The organisation that runs St Mary’s Hospital has received a ‘good’ rating across the majority of its services in a Care Quality Commission report.

But the CQC noted concerns about low staffing levels on the islands and the lack of electronic patient care records here.

Peninsula Community Health, a not-for-profit company, runs fourteen hospitals and clinics in Cornwall, from Stratton in the North East of the county, down to it’s most South Westerly unit in Scilly.

They underwent one of the new, more rigorous CQC inspections in January, which looks to see whether its services are safe, effective, caring, responsive to people’s needs and well lead.

The CQC rated 23 out of the 25 inspection areas as ‘good’, on a on a four-point scale from ‘outstanding’ at the top, through to ‘good’, ‘requires improvement’ or ‘inadequate.’

Two areas – the safety of end of life care and monitoring of urgent care services, ‘required improvement.’

All clinical areas were found to be “clean and maintained” and the “standard of hand hygiene within district nursing and therapy teams was high.”

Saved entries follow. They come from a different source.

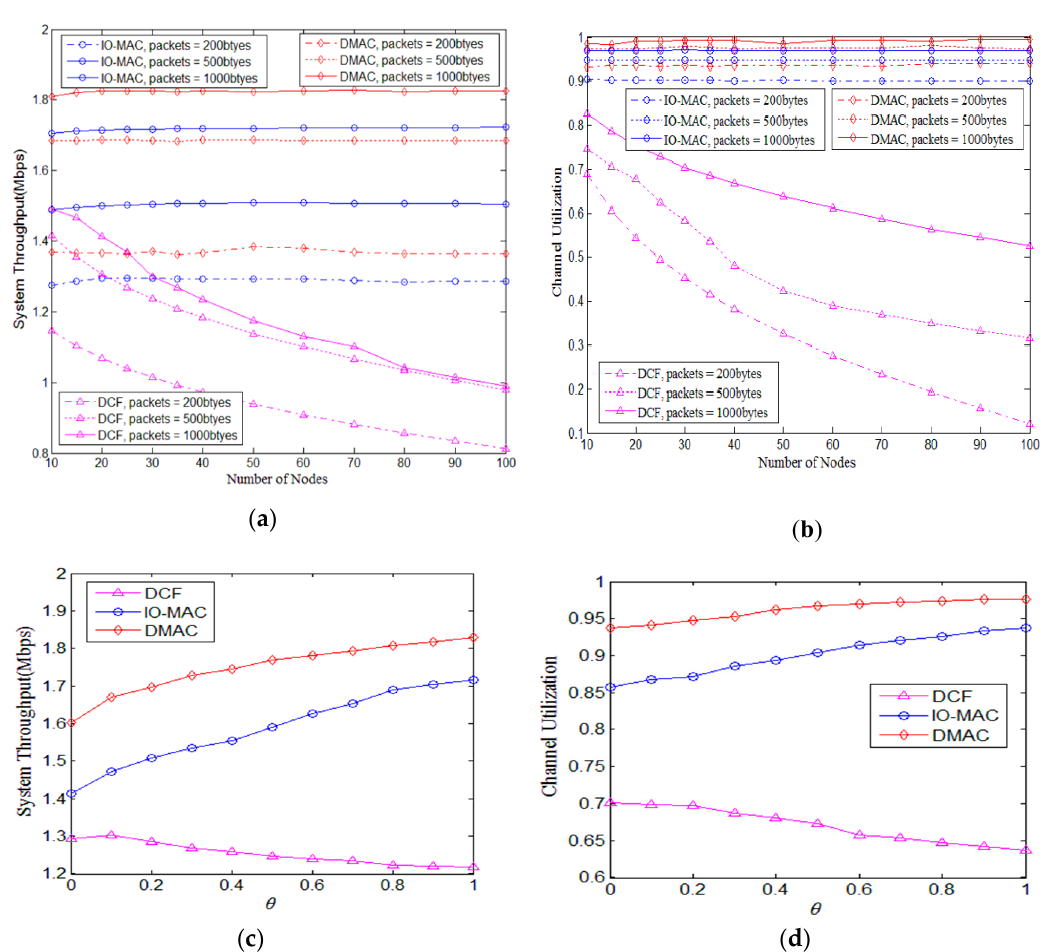
Figure 4. Throughput and utilization in saturated and non-saturated scenarios. ( a ) System Throughput in saturated scenario; ( b ) Channel utilization in saturated scenario; ( c ) System Throughput in non-saturated scenario; and, ( d ) Channel utilization in non-saturated scenario.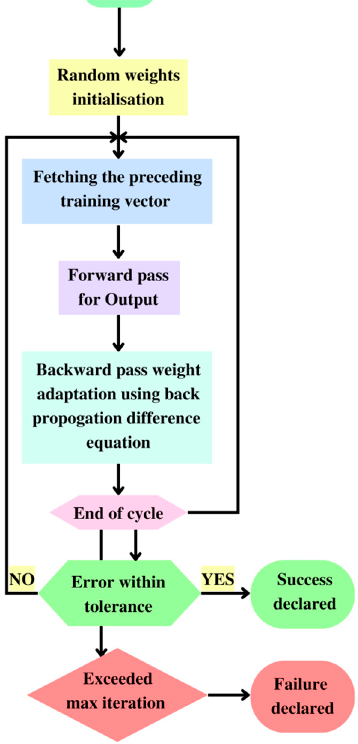
Figure 7. Algorithm for the back-propagation artificial neural network program. Back-propagation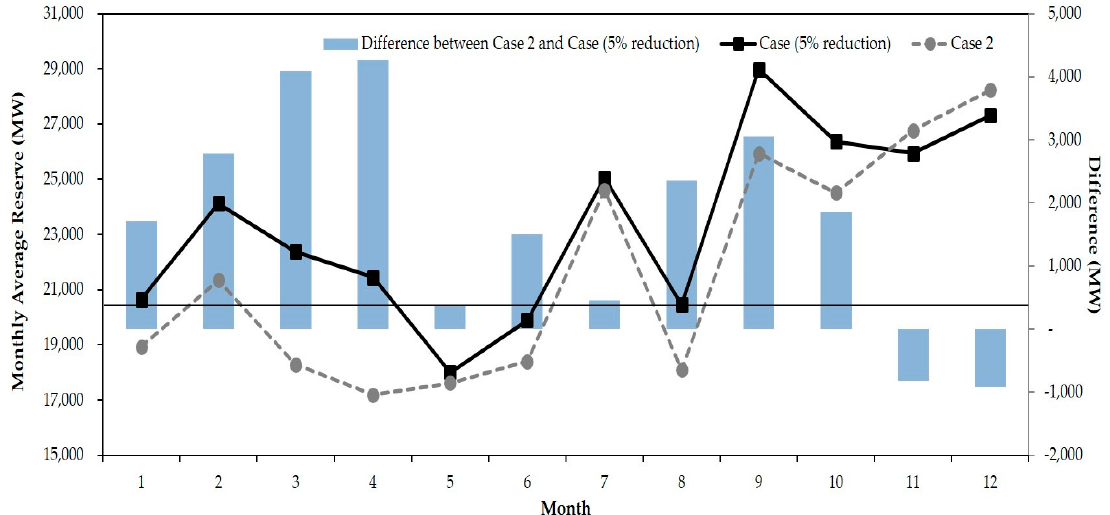
Figure 5. Monthly average supply reserve results for Case 2 and Case with a 5% reduced forecasted daily peak load.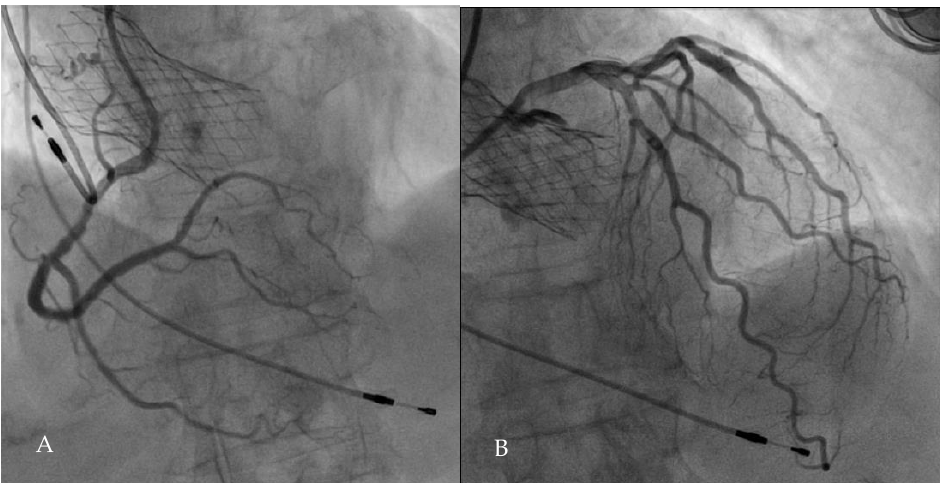
Figure 4. Feasibility of coronary access post TAVI. Coronary angiography performed after TAVI thorough the CoreValve Evolut R struts. ( A ) Right coronary artery selective cannulation using a Judkins right catheter (JR 4, Cordis Corporation, Bridgewater, NJ, USA); ( B ) Left coronary artery selective cannulation with an extra backup support catheter (EBU 3.5, Medtronic Inc., Minneapolis, MN, USA).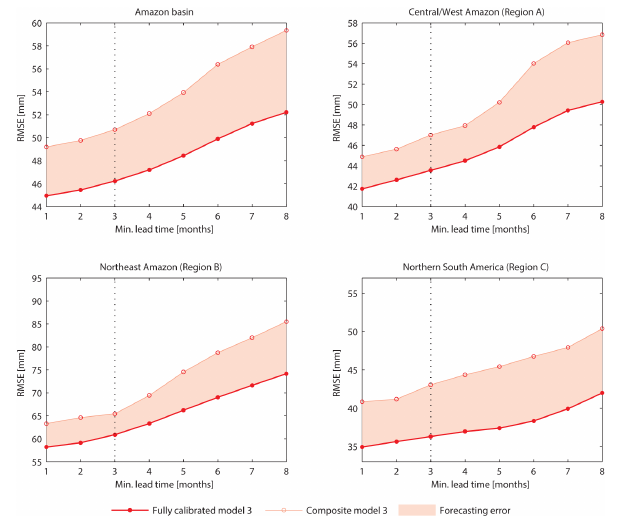
Figure 8. RMSE versus prescribed minimum lead time for the combined model, either fully calibrated (red line with full circles, same as in Fig. 6) or the composite time series (light red line with open circles), averaged over each of the three regions delineated in Fig. 1a. The difference between the two RMSEs is the forecasting error (shaded area). The vertical dotted line represents the minimum lead time that was used to display the forecasting error spatial dis- tribution shown in Fig.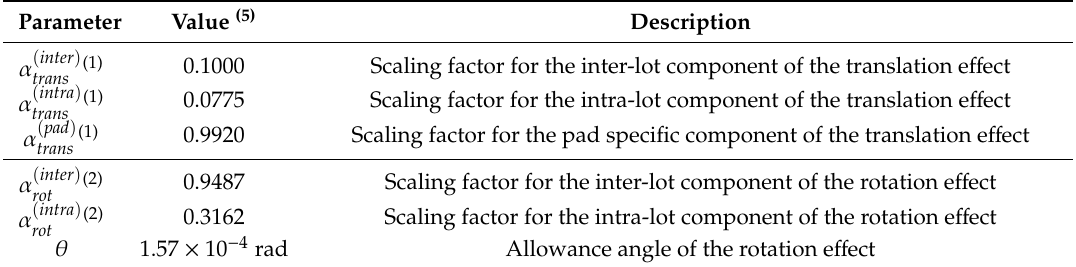
Table 2. Tuning parameters in the AGV module and the values used in this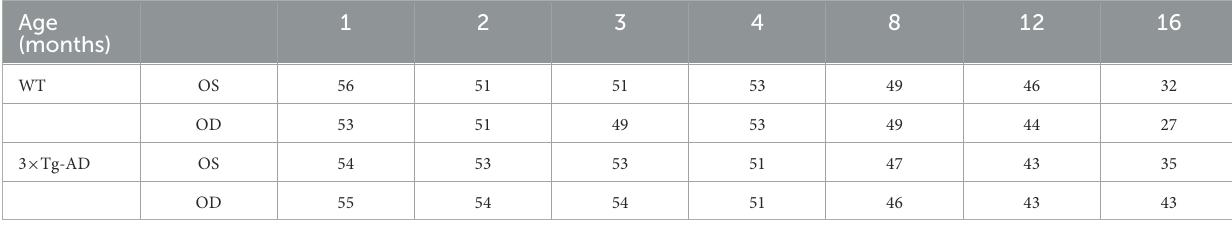
TABLE 1 Total number of OCT data volumes included in this study for wild-type (WT) mice and the triple transgenic Alzheimer’s disease (3 × Tg-AD) mice model, differentiated by age and eye. Age (months)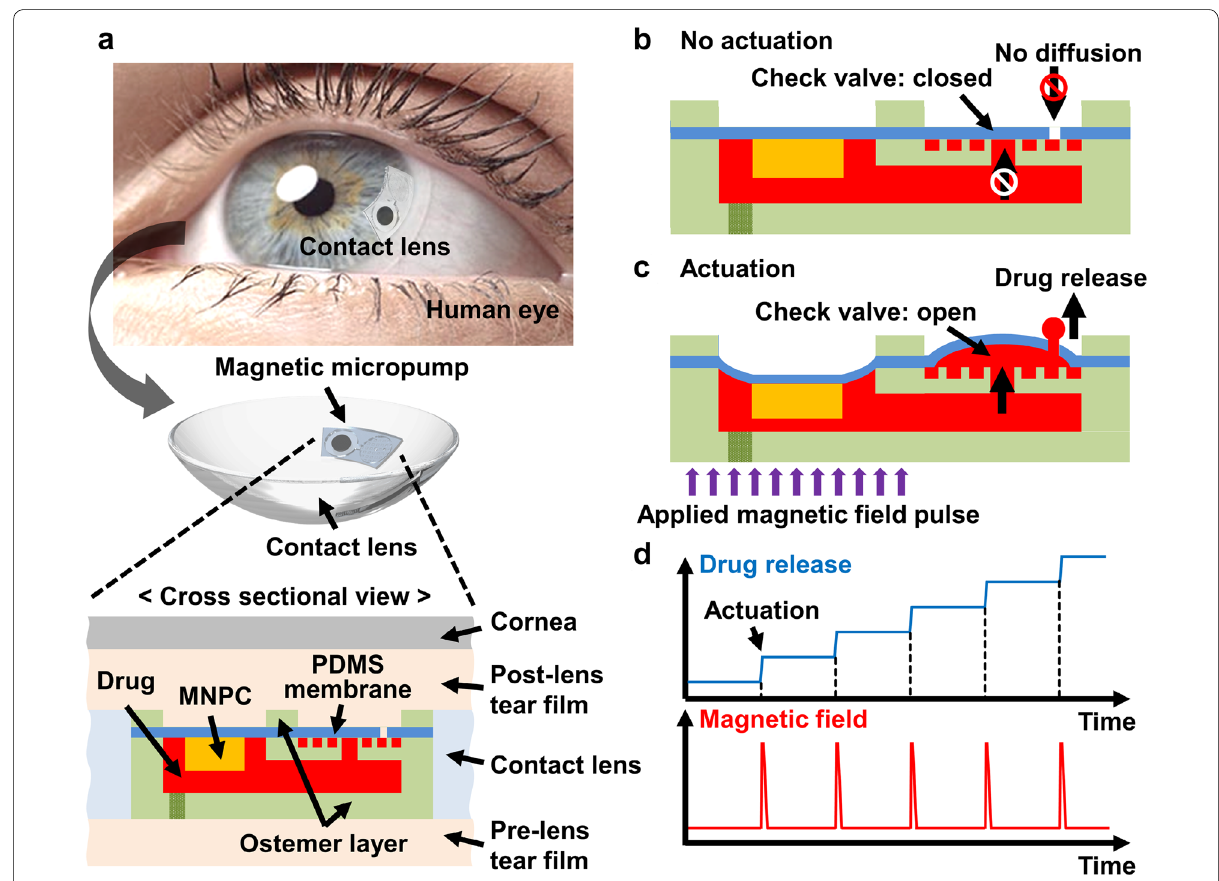
Fig. 1 a Schematic illustration of the proposed thin magnetic micropump integrated in contact lens. In the cross-sectional view, it shows the drug can be released from the micropump into the post-lens tear film through the aperture in the PDMS membrane. b – c The working principle of the proposed micropump: the status of the micropump under no actuation and actuation of magnetic field pulse, respectively. d The resulting on-demand drug release under an external controllable magnetic field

The CQC also spoke to patients and their families and the report states that services were “spoken of highly” and the inspection team were “pleased to see examples of outstanding care where staff had gone the extra mile to ensure patients received the care they needed.”

The report said the Matron at St Mary’s hospital had raised worries about insufficient staff levels on the islands, caused mainly by a lack of affordable accommodation stopping new recruits from relocating.

Last year, a new Midwife had to decline the job because she couldn’t find a suitable long-term let for her family.

It means staff from the mainland have to travel over, there’s frequent use of agency nurses and local staff work extra hours to cover shifts.

PCH says that by the end of April 2015, there will be an 80-hour shortfall in Scilly and they’re now advertising nationally for more staff.

But the CQC says it was not evident that this shortage impacted on patient care.

The inspectors also highlighted St Mary’s for not having electronic records linked to the mainland with all information being kept in paper format.

They said that could lead to increased staff workload and duplication and may have reduced the effectiveness of communicating information about the patient’s condition.

Good practice here on the islands was identified, including the recent appointment of a Dementia Champion to reduce injury to patients living at home and the use of telemedicine to reduce travelling to clinics.

PCH Chairman, Michael Williams, said NHS staff were initially reluctant to transfer to the new organisation when it was set up as a social enterprise in 2011.

But he said the CQC report now shows the overwhelming support of staff, who are “well informed and have confidence in the leadership team.”